*PROBLEM DESCRIPTION*: Each record must be reproduced exactly as it is shown.

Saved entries
= = = =

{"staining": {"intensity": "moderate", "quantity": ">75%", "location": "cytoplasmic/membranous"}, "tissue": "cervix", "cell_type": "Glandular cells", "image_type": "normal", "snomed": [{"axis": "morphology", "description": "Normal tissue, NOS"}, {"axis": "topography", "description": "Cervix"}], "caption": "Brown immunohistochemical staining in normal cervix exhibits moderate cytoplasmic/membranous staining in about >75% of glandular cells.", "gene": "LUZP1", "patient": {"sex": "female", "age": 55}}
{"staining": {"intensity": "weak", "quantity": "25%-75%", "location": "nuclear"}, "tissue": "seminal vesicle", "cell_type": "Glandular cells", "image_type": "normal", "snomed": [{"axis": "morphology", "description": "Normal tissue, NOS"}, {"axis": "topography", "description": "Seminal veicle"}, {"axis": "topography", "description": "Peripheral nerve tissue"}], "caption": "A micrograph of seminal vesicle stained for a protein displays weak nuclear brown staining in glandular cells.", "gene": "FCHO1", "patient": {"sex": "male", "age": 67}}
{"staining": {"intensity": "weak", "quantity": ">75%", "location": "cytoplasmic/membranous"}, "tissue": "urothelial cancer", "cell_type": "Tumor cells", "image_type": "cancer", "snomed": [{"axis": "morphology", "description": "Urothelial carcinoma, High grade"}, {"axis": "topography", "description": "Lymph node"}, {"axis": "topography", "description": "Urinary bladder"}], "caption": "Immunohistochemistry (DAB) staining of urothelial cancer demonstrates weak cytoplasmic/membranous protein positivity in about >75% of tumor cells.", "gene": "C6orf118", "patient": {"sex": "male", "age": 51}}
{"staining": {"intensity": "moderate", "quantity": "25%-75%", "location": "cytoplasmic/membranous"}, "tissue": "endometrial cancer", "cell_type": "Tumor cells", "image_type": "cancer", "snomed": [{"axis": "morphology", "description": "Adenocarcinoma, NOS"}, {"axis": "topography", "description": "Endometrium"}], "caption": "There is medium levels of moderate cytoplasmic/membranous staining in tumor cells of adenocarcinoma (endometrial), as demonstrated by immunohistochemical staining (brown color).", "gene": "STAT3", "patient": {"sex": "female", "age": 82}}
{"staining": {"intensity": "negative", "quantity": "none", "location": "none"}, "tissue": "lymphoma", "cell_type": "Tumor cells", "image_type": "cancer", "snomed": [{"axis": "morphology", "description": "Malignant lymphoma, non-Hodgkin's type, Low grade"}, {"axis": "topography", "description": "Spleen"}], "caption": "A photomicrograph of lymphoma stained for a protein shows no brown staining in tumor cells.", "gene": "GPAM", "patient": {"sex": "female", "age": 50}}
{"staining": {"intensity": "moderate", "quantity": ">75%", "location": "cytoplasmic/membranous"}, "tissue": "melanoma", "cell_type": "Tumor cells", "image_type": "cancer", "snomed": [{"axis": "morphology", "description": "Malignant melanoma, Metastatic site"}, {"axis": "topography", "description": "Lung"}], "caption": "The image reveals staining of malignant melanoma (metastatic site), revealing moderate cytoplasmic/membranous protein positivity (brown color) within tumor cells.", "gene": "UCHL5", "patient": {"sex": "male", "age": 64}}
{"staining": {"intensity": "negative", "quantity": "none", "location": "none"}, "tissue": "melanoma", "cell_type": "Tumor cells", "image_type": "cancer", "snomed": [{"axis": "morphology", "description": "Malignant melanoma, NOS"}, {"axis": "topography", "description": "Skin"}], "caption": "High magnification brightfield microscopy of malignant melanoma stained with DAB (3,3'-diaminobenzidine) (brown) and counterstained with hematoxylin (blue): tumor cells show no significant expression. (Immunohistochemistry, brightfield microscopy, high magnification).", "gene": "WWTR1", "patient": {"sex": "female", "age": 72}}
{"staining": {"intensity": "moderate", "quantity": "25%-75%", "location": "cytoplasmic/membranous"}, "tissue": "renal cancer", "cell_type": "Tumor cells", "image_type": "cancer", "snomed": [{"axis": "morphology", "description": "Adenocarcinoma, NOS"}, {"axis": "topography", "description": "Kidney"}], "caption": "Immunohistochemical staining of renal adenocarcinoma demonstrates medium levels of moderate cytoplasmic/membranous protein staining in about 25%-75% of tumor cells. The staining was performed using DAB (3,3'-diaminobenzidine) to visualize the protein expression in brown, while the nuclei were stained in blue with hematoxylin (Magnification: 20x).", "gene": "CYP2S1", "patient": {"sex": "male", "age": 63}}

= = = =

*COMPLETED EXERCISE*:
{"staining": {"intensity": "moderate", "quantity": ">75%", "location": "cytoplasmic/membranous"}, "tissue": "cervix", "cell_type": "Glandular cells", "image_type": "normal", "snomed": [{"axis": "morphology", "description": "Normal tissue, NOS"}, {"axis": "topography", "description": "Cervix"}], "caption": "Brown immunohistochemical staining in normal cervix exhibits moderate cytoplasmic/membranous staining in about >75% of glandular cells.", "gene": "LUZP1", "patient": {"sex": "female", "age": 55}}
{"staining": {"intensity": "weak", "quantity": "25%-75%", "location": "nuclear"}, "tissue": "seminal vesicle", "cell_type": "Glandular cells", "image_type": "normal", "snomed": [{"axis": "morphology", "description": "Normal tissue, NOS"}, {"axis": "topography", "description": "Seminal veicle"}, {"axis": "topography", "description": "Peripheral nerve tissue"}], "caption": "A micrograph of seminal vesicle stained for a protein displays weak nuclear brown staining in glandular cells.", "gene": "FCHO1", "patient": {"sex": "male", "age": 67}}
{"staining": {"intensity": "weak", "quantity": ">75%", "location": "cytoplasmic/membranous"}, "tissue": "urothelial cancer", "cell_type": "Tumor cells", "image_type": "cancer", "snomed": [{"axis": "morphology", "description": "Urothelial carcinoma, High grade"}, {"axis": "topography", "description": "Lymph node"}, {"axis": "topography", "description": "Urinary bladder"}], "caption": "Immunohistochemistry (DAB) staining of urothelial cancer demonstrates weak cytoplasmic/membranous protein positivity in about >75% of tumor cells.", "gene": "C6orf118", "patient": {"sex": "male", "age": 51}}
{"staining": {"intensity": "moderate", "quantity": "25%-75%", "location": "cytoplasmic/membranous"}, "tissue": "endometrial cancer", "cell_type": "Tumor cells", "image_type": "cancer", "snomed": [{"axis": "morphology", "description": "Adenocarcinoma, NOS"}, {"axis": "topography", "description": "Endometrium"}], "caption": "There is medium levels of moderate cytoplasmic/membranous staining in tumor cells of adenocarcinoma (endometrial), as demonstrated by immunohistochemical staining (brown color).", "gene": "STAT3", "patient": {"sex": "female", "age": 82}}
{"staining": {"intensity": "negative", "quantity": "none", "location": "none"}, "tissue": "lymphoma", "cell_type": "Tumor cells", "image_type": "cancer", "snomed": [{"axis": "morphology", "description": "Malignant lymphoma, non-Hodgkin's type, Low grade"}, {"axis": "topography", "description": "Spleen"}], "caption": "A photomicrograph of lymphoma stained for a protein shows no brown staining in tumor cells.", "gene": "GPAM", "patient": {"sex": "female", "age": 50}}
{"staining": {"intensity": "moderate", "quantity": ">75%", "location": "cytoplasmic/membranous"}, "tissue": "melanoma", "cell_type": "Tumor cells", "image_type": "cancer", "snomed": [{"axis": "morphology", "description": "Malignant melanoma, Metastatic site"}, {"axis": "topography", "description": "Lung"}], "caption": "The image reveals staining of malignant melanoma (metastatic site), revealing moderate cytoplasmic/membranous protein positivity (brown color) within tumor cells.", "gene": "UCHL5", "patient": {"sex": "male", "age": 64}}
{"staining": {"intensity": "negative", "quantity": "none", "location": "none"}, "tissue": "melanoma", "cell_type": "Tumor cells", "image_type": "cancer", "snomed": [{"axis": "morphology", "description": "Malignant melanoma, NOS"}, {"axis": "topography", "description": "Skin"}], "caption": "High magnification brightfield microscopy of malignant melanoma stained with DAB (3,3'-diaminobenzidine) (brown) and counterstained with hematoxylin (blue): tumor cells show no significant expression. (Immunohistochemistry, brightfield microscopy, high magnification).", "gene": "WWTR1", "patient": {"sex": "female", "age": 72}}
{"staining": {"intensity": "moderate", "quantity": "25%-75%", "location": "cytoplasmic/membranous"}, "tissue": "renal cancer", "cell_type": "Tumor cells", "image_type": "cancer", "snomed": [{"axis": "morphology", "description": "Adenocarcinoma, NOS"}, {"axis": "topography", "description": "Kidney"}], "caption": "Immunohistochemical staining of renal adenocarcinoma demonstrates medium levels of moderate cytoplasmic/membranous protein staining in about 25%-75% of tumor cells. The staining was performed using DAB (3,3'-diaminobenzidine) to visualize the protein expression in brown, while the nuclei were stained in blue with hematoxylin (Magnification: 20x).", "gene": "CYP2S1", "patient": {"sex": "male", "age": 63}}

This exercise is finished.